Next announcement will be a Wall-E continuation.


----------



## Palpatine (Apr 3, 2013)

Honestly, Finding Dory has me sort of interested.

Planes...not so much.


----------



## Stunna (Apr 3, 2013)

Brad Bird doesn't want to do any more animation?


----------



## TetraVaal (Apr 4, 2013)

This and 'Elysium' open the same weekend.

I hope I run over some kids as I pull into the theatre parking lot.


----------



## Stunna (Dec 9, 2014)

*New Details about Finding Dory Setting*



> Last year, we reported that Pixar?s Finding Dory would be about the forgetful fish (Ellen DeGeneres) trying to find her parents with the help of Marlin (Albert Brooks) and Nemo.  We also learned that her story would take the trio from the Great Barrier Reef to along the California coastline.  Granted, the film is still far off and a lot can change when it comes to an animated movie, but it?s not a premise, especially if you have Diane Keaton and Eugene Levy voicing Dory?s parents.  There was also word that the movie would take place at an aquatic park, and that the ending was tweaked in response to the outcry from the heart-wrenching documentary Blackfish, which is about the abuse of orcas at Sea World.
> 
> Now a recent interview with Pixar President Jim Morris has provided new details regarding one of the film?s major settings and how it affects the plot.  Hit the jump for more.  Finding Dory opens June 17, 2016.
> 
> ...


----------



## scriptblossom (Dec 16, 2014)

I thought they were going to release in 2015 the last time I heard. Now it's 2016? :/ Dory must be really lost.


----------



## Stunna (Aug 14, 2015)

new pic


----------



## Atlas (Aug 15, 2015)

Ed O'Neill is playing the octopus.


----------



## Stunna (Nov 10, 2015)

[YOUTUBE]3JNLwlcPBPI[/YOUTUBE]


----------



## Stunna (Mar 3, 2016)

[YOUTUBE]oddWuCHBmzA[/YOUTUBE]


----------



## Mider T (Mar 4, 2016)

Took 13 years for this?  Guess this means Incredibles 2 will come out next year.


----------



## Bender (Mar 4, 2016)

Fish porn ahoy!


----------



## Wan (Mar 4, 2016)

Loved Finding Nemo, loved Dory.  But I have no interest in even pressing play on the trailer, the whole concept of a sequel focused on Dory seems inherently unnecessary to me.


----------



## BlazingInferno (Jun 17, 2016)

Funny how this thread was forgotten


----------



## A. Waltz (Jun 19, 2016)

man this was fucking great. honestly the best movie ive seen in theaters in recent years.

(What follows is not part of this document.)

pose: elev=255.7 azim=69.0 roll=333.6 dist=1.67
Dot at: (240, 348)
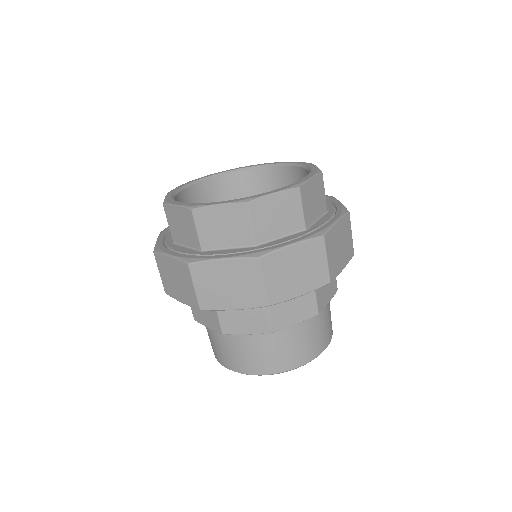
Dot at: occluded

i thought it was going to be like a finding nemo sequel but believe me this is its own thing and it's so much better. wow. 

though tbf i rarely looked at any finding dory trailers. but seriously this was a great movie. give it a chance, and you'll be absolutely blown away, more than you could have imagined.


----------



## Suigetsu (Jun 21, 2016)

MF NaruSimpson said:


> incredibles sucked, the truth u don't want to hear


p.S.
I didnt liked it either.

lol
But I am looking forward to see this one.

Reactions: Dislike 1


----------



## Sennin of Hardwork (Jul 11, 2016)

This movie was so awesome.


----------



## Dragon D. Luffy (Jul 17, 2016)

This movie was fucking amazing. Pixar has done it again.

Also lol at reading the first page of this thread and seeing all the shitposting. Then looking back and seeing Inside Out and Finding Dory.

Reactions: Agree 1


----------



## Stunna (Jul 17, 2016)

Movie was alright. It was cute, but it wasn't good enough to justify why _Nemo _needed a sequel.


----------



## Dragon D. Luffy (Jul 17, 2016)

Stunna said:


> Movie was alright. It was cute, but it wasn't good enough to justify why _Nemo _needed a sequel.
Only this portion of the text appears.